2nd attempt to fix system
The mom said she believes she and her children were the victims of a bias that child and family services has against Indigenous families. She pointed out that though most foster homes are non-Indigenous, most of the children in care are Indigenous.
"It's no different than saying, 'Let's take all these Native kids and put them in a residential school and have them raised by non-Indigenous values and hopefully we'll get them all assimilated and continue our path of colonization,'" she said.
Harrison said the department is developing sensitivity training for staff on Indigenous culture and issues.
"That training is focusing on cultural respect, awareness and understanding and how to support Indigenous families and communities," he said.
Harrison said the government has also approved funding for the development of a family preservation program that it's planning to implement across the N.W.T. next year.

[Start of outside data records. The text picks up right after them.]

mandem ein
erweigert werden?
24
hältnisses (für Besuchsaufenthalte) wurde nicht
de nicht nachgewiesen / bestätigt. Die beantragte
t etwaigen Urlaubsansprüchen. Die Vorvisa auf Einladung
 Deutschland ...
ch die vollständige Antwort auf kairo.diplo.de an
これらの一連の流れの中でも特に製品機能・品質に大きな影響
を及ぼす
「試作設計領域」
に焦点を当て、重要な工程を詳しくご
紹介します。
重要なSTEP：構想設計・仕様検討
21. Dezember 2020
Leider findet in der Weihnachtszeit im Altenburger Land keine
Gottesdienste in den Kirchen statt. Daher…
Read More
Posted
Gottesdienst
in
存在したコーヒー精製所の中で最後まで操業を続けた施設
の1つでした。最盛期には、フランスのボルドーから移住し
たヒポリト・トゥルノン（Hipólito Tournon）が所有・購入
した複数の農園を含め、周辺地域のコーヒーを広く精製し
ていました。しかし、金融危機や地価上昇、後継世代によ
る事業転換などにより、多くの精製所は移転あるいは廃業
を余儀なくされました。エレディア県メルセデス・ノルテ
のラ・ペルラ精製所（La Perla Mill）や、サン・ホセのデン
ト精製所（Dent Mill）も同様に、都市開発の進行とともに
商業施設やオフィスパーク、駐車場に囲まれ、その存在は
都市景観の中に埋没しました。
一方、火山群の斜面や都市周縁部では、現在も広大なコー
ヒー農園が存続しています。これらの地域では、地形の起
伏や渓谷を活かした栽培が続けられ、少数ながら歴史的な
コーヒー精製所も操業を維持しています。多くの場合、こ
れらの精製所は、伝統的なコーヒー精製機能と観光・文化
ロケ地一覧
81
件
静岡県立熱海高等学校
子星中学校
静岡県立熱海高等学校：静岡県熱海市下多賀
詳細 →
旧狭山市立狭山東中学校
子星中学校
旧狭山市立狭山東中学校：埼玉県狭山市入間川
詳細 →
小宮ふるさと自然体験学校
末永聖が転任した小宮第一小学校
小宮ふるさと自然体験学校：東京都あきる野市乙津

The program will focus on finding ways to help families in less-intrusive ways, such as working on parenting skills.
"It's our intent to develop, support and hire local Indigenous people working in that area, in that field," said Harrison.
The two initiatives are part of a plan the department has developed to improve the quality of child care following two consecutive damning reviews by Canada's auditor general.

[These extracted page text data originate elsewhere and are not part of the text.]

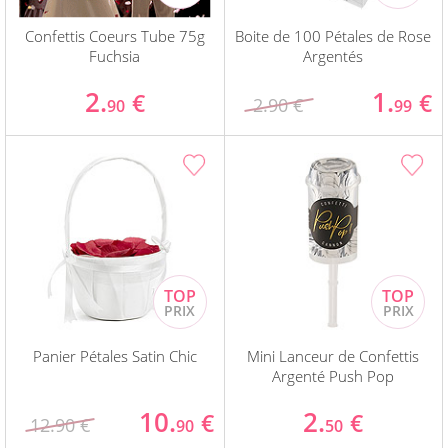
Confettis Coeurs Tube 75g
Boite de 100 Pétales de Rose
Fuchsia
Argentés
2.
1.
€
€
2.90 €
90
99
Panier Pétales Satin Chic
Mini Lanceur de Confettis
Argenté Push Pop
10.
2.
€
€
12.90 €
90
50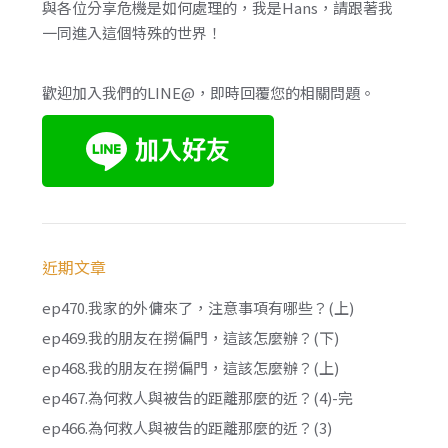
與各位分享危機是如何處理的，我是Hans，請跟著我
一同進入這個特殊的世界！
歡迎加入我們的LINE@，即時回覆您的相關問題。
近期文章
ep470.我家的外傭來了，注意事項有哪些？(上)
ep469.我的朋友在撈偏門，這該怎麼辦？(下)
ep468.我的朋友在撈偏門，這該怎麼辦？(上)
ep467.為何救人與被告的距離那麼的近？(4)-完
ep466.為何救人與被告的距離那麼的近？(3)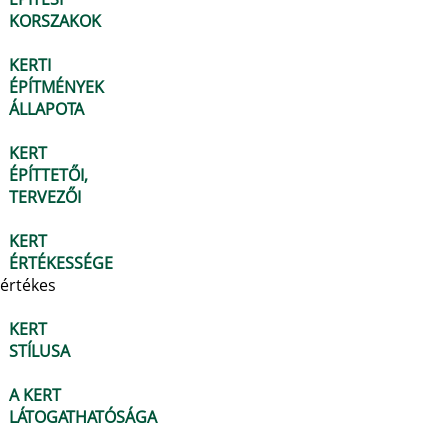
KORSZAKOK
KERTI
ÉPÍTMÉNYEK
ÁLLAPOTA
KERT
ÉPÍTTETŐI,
TERVEZŐI
KERT
ÉRTÉKESSÉGE
értékes
KERT
STÍLUSA
A KERT
LÁTOGATHATÓSÁGA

The department agreed with all of the recommendations in a 2014 audit report and developed a plan for addressing them. But a report last year found that, despite the recommendations and plan, children in the system were in even more peril than they were four years earlier.
"We found that many of the changes we examined were not well implemented or resourced and, in our opinion, produced worse services for children and their families," wrote the auditor general in the 2018 report.